• Opdracht
Schrijf verder aan de uitspraak van de rechtbank over de binding van eiser met Egypte, die hieronder staat. Begin direct na de laatste zin.

• Tekstfragment
5. De rechtbank is van oordeel dat verweerder zich in redelijkheid op het standpunt heeft kunnen stellen dat bij eiser niet is gebleken van een zodanige sociale en economische binding met Egypte dat tijdige terugkeer van eiser naar dat land redelijkerwijs gewaarborgd is te achten. Ten aanzien van de sociale binding heeft verweerder bij zijn beoordeling mogen betrekken dat eiser 42 jaar oud is, ongehuwd en geen kinderen heeft. Gelet hierop bestaat geen sociale band met Egypte voor wat betreft een eigen gezin, waarvoor eiser de verantwoordelijkheid draagt. Door eiser is gesteld dat hij één broer heeft die in Egypte verblijft. Niet is gebleken dat eiser de dagelijkse zorg heeft voor zijn broer of dat zijn broer zich niet staande zou kunnen houden in de afwezigheid van eiser. Voorts is niet gebleken dat eiser zorg heeft voor andere directe familieleden in Egypte of in staat zou zijn om hen te onderhouden. Ook is niet gebleken dat sprake is van zwaarwegende maatschappelijke verplichtingen die eiser zouden dwingen om tijdig naar Egypte terug te keren. Ten aanzien van de economische binding heeft verweerder bij zijn beoordeling mogen betrekken dat eiser met het uittreksel uit het Handelsregister van het Ministry of Trade & Industry niet heeft aangetoond daadwerkelijk werkzaam te zijn als zelfstandig ondernemer en hiermee over een regelmatig en substantieel inkomen te beschikken. Voorts heeft eiser geen documenten overgelegd waaruit blijkt dat hij een duurzaam en bestendig inkomen genereert uit zijn softwarebedrijf. Gelet op de ex tunc toetsing van het bestreden besluit ziet de rechtbank geen ruimte om het in beroep overgelegde bankcertificaat in de beoordeling te betrekken. Op grond van het voorgaande kan niet worden aangenomen dat de economische binding van eiser met Egypte zodanig sterk is dat tijdige terugkeer gewaarborgd is.

• Gegevens voor analyse
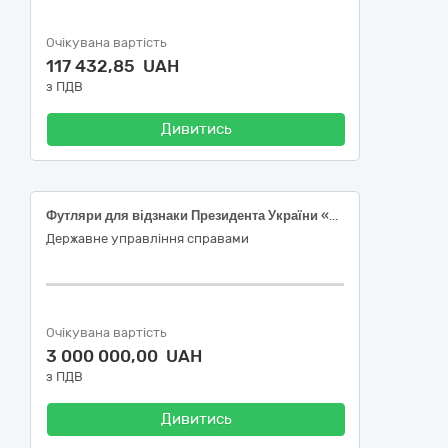
Очікувана вартість
117 432,85 UAH
з ПДВ
Дивитись
Футляри для відзнаки Президента України «За участь у ліквідації наслідків аварії на Чорнобильській АЕС»
Державне управління справами
Очікувана вартість
3 000 000,00 UAH
з ПДВ
Дивитись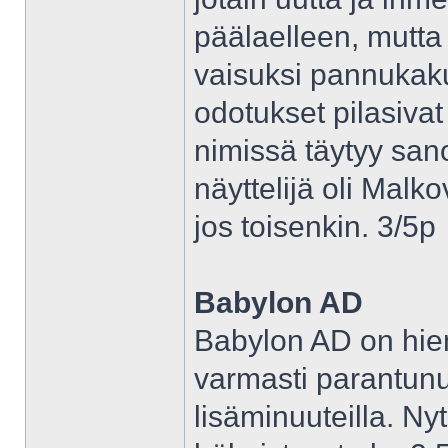
päälaelleen, mutta
vaisuksi pannukak
odotukset pilasiva
nimissä täytyy sano
näyttelijä oli Malk
jos toisenkin. 3/5p
Babylon AD
Babylon AD on hiem
varmasti parantun
lisäminuuteilla. Nyt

• Antwoord
5.4
Tot slot is de rechtbank met verweerder van oordeel dat de omstandigheid dat eiser in 2007 een visum kort verblijf is verleend en hij voor het verstrijken van het visum weer is teruggereisd naar Egypte, er niet aan afdoet dat eiser bij de onderhavige aanvraag niet heeft voldaan aan de voorwaarden voor afgifte van een visum kort verblijf. Eiser heeft onvoldoende aannemelijk gemaakt dat er destijds sprake was van gelijke omstandigheden. Daarbij is relevant dat het softwarebedrijf dat eiser stelt te hebben, blijkens het uittreksel uit voornoemd Handelsregister pas in 2015 is geregistreerd. In de enkele omstandigheid dat er in 2007 voldoende sociale binding zou zijn aangenomen, ziet de rechtbank geen aanleiding om tot een ander oordeel te komen aangezien dan nog steeds economische binding van eiser met het land van herkomst ontbreekt. Van een zodanig sterke sociale binding dat het gebrek aan economische binding minder zwaarwegend in de beoordeling zal worden betrokken, is naar het oordeel van de rechtbank geen sprake.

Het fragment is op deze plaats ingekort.